= Rice Lake Weighing Systems =

Rice Lake Weighing Systems is an American multinational industrial scale manufacturer headquartered in Rice Lake, Wisconsin. An ISO 9001 certified company, Rice Lake Weighing Systems manufactures industrial scale and process-control equipment for a variety of industries including agriculture, food and beverage processing, forestry, pharmaceuticals, retail, transportation, logistics and waste.

== History ==

In 1945, Donald B. Johnson and Warren Thomas founded Thomas & Johnson Scale Service in St. Paul, Minnesota. In 1946, they moved to Rice Lake, WI; an area with a high demand for scale service due to the dairies, creameries and railroads. Thomas & Johnson Scale Service became Rice Lake Bearing Inc. in 1971, as the company began to offer refurbishing services for pivots and bearings. In 1981, Donald B. and his son Mark became sole owners of the company. In 1986, the company changed its name to Rice Lake Weighing Systems. Today, Rice Lake Weighing Systems is the largest employer in the city of Rice Lake, WI with over 600 employees

== Locations ==

The Rice Lake Weighing Systems corporate headquarters, primary manufacturing facility and NVLAP accredited metrology lab are located in Rice Lake, Wisconsin.

=== Jasper, Alabama ===

Rice Lake Weighing Systems acquired Powell Scale in 2005. The facility in Jasper is used for an expansion of the manufacturing of truck scales and other heavy-capacity products.

=== Fernley, Nevada ===

The Fernley facility was established in 2011 as a west coast manufacturing facility for truck scales and other heavy-capacity products.

=== Kent, Washington ===

Rice Lake Weighing Systems acquired Measurement Systems International in 2012. The Seattle facility manufactures industrial electronic scales, crane scales, tension dynamometers and other load monitoring instrumentation.

=== Monterrey, Mexico ===

Rice Lake de Mexico provides sales, service and training support to Latin America.
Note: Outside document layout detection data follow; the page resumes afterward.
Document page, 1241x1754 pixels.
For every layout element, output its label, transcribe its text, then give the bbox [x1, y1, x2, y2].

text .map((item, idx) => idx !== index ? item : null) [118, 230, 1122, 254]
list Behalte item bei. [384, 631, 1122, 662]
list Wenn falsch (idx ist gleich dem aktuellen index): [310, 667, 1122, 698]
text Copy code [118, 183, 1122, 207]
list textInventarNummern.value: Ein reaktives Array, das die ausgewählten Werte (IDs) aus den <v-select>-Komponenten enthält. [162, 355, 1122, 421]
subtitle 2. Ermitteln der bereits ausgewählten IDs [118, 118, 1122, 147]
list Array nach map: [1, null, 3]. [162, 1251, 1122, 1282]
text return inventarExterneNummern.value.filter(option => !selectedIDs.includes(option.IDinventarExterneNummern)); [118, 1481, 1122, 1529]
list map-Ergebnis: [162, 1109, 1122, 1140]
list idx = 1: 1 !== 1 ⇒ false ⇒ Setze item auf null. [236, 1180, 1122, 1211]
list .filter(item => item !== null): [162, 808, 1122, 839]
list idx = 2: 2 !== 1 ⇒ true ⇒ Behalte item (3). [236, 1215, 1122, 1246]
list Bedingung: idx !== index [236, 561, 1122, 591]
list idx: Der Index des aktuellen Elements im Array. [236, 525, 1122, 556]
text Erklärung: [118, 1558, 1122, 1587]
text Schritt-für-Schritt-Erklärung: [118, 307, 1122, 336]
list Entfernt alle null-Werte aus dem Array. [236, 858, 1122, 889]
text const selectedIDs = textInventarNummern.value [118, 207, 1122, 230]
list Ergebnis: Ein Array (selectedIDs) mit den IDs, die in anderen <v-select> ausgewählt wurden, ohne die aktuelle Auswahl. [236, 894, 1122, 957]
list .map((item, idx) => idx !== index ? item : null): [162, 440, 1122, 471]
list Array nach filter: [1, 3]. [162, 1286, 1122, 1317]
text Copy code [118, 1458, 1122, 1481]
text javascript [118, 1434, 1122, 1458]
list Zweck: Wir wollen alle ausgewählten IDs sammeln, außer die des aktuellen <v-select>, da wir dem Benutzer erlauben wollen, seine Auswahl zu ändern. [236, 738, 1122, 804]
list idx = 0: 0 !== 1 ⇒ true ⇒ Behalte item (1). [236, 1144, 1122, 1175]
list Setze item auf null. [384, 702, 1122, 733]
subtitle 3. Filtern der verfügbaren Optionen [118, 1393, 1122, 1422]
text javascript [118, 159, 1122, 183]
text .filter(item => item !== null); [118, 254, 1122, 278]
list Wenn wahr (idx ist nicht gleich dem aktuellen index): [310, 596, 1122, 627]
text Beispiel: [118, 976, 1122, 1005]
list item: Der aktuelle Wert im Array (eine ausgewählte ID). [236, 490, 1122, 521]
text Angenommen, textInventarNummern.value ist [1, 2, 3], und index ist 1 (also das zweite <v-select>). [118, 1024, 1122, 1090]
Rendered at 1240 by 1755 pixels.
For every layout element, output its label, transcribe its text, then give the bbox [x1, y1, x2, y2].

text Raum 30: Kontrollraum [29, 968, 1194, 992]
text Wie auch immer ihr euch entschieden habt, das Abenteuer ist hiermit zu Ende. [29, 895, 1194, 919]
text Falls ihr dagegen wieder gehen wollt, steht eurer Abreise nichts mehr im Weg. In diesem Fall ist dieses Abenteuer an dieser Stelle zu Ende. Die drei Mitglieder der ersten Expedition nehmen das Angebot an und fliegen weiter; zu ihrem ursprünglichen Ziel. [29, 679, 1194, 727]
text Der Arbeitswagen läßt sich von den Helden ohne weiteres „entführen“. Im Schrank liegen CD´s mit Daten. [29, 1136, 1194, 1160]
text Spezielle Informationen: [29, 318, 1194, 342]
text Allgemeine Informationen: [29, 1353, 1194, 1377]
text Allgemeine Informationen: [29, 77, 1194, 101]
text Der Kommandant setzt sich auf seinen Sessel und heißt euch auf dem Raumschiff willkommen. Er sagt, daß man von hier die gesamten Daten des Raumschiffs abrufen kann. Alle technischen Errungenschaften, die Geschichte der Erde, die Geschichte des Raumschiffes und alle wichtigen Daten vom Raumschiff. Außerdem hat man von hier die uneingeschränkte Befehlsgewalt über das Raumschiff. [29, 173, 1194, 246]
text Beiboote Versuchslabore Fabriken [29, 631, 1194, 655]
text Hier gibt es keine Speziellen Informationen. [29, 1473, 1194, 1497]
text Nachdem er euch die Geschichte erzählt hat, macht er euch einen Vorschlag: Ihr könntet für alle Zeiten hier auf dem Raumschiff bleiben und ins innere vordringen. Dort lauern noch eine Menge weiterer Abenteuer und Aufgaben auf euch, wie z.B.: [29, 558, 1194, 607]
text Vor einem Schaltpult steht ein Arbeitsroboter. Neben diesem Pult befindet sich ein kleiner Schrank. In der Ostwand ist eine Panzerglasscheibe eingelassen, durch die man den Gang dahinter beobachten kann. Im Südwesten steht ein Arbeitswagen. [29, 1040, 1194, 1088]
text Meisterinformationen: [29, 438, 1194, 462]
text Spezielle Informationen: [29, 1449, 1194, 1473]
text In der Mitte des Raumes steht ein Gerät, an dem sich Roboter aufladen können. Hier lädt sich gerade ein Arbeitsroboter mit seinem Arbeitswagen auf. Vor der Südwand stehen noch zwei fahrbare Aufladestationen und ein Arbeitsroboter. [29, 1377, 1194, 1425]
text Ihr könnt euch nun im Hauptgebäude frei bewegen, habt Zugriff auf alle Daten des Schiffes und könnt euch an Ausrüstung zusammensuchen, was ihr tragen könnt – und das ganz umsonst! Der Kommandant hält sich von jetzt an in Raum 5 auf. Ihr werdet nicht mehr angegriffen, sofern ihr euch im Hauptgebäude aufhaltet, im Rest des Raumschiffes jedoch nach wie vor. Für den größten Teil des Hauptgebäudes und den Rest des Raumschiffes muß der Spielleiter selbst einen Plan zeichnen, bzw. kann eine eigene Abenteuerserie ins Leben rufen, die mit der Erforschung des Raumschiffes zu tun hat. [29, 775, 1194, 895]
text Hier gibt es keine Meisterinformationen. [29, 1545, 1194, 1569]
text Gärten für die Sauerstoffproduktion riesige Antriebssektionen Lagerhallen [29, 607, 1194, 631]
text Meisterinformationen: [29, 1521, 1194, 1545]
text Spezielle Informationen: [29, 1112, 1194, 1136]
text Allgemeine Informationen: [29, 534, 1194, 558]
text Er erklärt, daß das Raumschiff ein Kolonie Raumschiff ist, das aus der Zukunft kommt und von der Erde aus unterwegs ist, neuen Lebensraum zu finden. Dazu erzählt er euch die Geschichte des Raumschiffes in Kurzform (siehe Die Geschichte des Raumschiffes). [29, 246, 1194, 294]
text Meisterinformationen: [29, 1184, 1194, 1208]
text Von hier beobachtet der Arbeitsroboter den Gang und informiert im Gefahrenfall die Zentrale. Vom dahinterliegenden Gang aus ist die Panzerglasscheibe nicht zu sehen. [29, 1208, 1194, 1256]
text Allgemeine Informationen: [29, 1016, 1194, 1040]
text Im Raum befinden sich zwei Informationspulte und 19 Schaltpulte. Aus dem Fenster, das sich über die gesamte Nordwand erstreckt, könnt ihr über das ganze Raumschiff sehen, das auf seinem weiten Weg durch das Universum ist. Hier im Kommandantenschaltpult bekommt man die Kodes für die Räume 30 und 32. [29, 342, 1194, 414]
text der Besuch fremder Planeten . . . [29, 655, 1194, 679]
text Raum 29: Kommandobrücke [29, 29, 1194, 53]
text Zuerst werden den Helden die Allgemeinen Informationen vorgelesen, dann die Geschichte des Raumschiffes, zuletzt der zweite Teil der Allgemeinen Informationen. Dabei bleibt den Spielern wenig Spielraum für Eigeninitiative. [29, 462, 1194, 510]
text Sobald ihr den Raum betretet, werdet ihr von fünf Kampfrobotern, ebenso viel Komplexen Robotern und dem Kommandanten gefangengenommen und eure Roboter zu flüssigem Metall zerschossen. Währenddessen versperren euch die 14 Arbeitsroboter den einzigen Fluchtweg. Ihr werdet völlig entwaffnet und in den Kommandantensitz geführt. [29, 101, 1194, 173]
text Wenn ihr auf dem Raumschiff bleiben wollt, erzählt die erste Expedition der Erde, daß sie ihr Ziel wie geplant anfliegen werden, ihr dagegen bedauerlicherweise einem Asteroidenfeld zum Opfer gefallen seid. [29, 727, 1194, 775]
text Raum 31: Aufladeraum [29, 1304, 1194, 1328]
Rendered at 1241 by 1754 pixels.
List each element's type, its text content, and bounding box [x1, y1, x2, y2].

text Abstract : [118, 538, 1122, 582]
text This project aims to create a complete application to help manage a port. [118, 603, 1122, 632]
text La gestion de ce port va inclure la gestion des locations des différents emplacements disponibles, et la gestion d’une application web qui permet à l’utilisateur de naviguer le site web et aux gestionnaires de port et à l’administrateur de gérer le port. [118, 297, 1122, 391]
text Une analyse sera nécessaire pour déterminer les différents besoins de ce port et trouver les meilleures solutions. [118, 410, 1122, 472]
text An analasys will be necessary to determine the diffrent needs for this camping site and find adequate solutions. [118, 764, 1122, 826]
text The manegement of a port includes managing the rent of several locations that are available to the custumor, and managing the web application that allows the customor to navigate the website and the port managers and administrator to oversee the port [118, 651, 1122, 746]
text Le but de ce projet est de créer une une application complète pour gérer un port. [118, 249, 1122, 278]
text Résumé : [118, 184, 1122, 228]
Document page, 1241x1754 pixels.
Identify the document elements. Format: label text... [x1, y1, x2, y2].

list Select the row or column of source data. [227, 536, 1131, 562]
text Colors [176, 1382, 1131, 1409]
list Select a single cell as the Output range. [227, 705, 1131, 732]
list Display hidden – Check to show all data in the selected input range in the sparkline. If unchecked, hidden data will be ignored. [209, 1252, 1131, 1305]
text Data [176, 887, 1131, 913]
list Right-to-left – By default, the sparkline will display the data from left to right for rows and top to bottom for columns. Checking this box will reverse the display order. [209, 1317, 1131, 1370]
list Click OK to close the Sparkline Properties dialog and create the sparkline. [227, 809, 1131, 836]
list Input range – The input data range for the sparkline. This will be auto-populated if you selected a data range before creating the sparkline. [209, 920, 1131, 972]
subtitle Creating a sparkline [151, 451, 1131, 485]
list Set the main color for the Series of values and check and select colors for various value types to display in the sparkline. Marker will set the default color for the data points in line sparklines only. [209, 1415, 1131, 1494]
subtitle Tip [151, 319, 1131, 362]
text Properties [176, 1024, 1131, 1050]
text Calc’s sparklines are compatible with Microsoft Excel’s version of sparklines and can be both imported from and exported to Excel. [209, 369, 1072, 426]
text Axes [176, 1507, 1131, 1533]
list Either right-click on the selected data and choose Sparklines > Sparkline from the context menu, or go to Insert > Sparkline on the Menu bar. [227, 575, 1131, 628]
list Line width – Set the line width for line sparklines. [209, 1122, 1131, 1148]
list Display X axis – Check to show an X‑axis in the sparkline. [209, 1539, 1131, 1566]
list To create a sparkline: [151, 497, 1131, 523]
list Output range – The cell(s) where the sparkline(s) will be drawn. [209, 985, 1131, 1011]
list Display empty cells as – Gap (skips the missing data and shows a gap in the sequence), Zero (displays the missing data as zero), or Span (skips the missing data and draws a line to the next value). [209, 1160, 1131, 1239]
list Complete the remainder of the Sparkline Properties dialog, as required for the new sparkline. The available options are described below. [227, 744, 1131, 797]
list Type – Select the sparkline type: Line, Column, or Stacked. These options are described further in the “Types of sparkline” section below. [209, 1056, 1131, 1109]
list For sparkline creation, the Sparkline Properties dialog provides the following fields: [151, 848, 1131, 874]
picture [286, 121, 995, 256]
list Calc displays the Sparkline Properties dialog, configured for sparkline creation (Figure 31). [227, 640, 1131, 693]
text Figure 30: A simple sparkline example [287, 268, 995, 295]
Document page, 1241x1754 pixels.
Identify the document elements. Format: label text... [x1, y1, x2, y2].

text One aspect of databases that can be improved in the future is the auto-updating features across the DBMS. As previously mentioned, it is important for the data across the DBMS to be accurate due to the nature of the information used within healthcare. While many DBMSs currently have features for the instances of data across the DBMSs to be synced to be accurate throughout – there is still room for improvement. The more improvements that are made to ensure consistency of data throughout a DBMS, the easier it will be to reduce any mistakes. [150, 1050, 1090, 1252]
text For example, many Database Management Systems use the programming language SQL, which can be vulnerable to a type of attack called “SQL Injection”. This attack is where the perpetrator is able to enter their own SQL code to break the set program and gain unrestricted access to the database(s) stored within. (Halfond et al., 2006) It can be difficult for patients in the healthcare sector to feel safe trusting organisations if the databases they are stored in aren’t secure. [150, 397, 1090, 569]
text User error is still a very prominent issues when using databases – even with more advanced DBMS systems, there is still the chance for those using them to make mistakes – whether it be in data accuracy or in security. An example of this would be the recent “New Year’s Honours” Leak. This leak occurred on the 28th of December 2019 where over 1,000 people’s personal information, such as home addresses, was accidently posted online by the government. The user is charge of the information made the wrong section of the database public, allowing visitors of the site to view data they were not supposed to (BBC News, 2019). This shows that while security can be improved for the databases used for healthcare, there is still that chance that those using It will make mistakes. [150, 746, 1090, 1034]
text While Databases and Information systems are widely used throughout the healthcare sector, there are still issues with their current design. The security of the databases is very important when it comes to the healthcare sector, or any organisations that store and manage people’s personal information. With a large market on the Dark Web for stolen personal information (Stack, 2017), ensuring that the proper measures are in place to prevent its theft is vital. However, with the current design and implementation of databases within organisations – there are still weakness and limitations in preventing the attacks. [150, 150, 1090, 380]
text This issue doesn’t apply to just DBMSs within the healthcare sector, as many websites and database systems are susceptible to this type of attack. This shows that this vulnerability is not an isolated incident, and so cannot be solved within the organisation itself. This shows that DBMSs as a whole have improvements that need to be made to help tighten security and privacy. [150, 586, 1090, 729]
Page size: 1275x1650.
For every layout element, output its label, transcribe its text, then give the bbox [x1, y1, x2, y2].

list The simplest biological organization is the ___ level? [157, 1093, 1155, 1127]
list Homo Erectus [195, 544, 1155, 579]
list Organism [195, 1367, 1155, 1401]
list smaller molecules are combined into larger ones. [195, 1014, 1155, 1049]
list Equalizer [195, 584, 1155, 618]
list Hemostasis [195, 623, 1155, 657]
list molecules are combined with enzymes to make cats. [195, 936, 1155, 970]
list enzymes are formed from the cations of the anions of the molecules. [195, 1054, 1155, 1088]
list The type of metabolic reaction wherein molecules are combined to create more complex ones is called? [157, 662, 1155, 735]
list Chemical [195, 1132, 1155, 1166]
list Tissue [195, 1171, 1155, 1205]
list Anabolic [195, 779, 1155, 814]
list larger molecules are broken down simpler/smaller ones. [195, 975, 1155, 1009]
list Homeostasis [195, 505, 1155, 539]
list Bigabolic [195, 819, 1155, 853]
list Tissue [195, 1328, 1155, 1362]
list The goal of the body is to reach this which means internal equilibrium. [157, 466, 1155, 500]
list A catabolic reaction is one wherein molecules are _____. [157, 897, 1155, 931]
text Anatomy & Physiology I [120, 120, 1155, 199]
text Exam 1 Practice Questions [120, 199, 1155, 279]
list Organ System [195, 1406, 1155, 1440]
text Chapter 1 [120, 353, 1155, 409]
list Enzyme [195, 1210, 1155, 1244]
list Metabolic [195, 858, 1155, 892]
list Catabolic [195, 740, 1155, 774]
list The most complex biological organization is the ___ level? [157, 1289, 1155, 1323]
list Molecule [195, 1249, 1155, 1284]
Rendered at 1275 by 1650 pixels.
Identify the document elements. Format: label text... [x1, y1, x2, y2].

=== Heteren, Netherlands ===

Rice Lake Weighing Systems acquired the Dutch belt-scale manufacturer Master Engineering in 2013. Rice Lake Weighing Systems Europe B.V. provides distribution and support of Rice Lake products for their European customer base.

=== Chennai, India ===

Rice Lake Weighing Systems India Ltd. Is a joint venture between Rice Lake Weighing Systems and Strategic Weighing Systems Limited. Products include electronic weighing systems, material handling systems and batching and blending solutions.

=== Sao Paulo, Brazil ===

Rice Lake Weighing systems and Fefa Sensores have developed a distribution agreement to deliver product and customer service to the Brazilian marketplace through local service, warehousing and support in São Paulo, Brazil.

=== Other Divisions ===

Other divisions of Rice Lake Weighing Systems include Mattson Spray Equipment, Rice Lake Custom Machining and Intruder.

== Training Programs ==

=== Welding Program ===
Rice Lake Weighing Systems was awarded a $78,795 grant from the Department of Workforce Development to develop a multi-level welding skills program . This program provides training and skill enhancement to 53 incumbent workers and 38 new hires at the company.

=== Intern Program ===
Rice Lake Weighing Systems has the largest Summer Internship program in the region, hosting 40 to 60 high school and college students each year. Interns work in a variety of fields from maintenance to marketing and HR.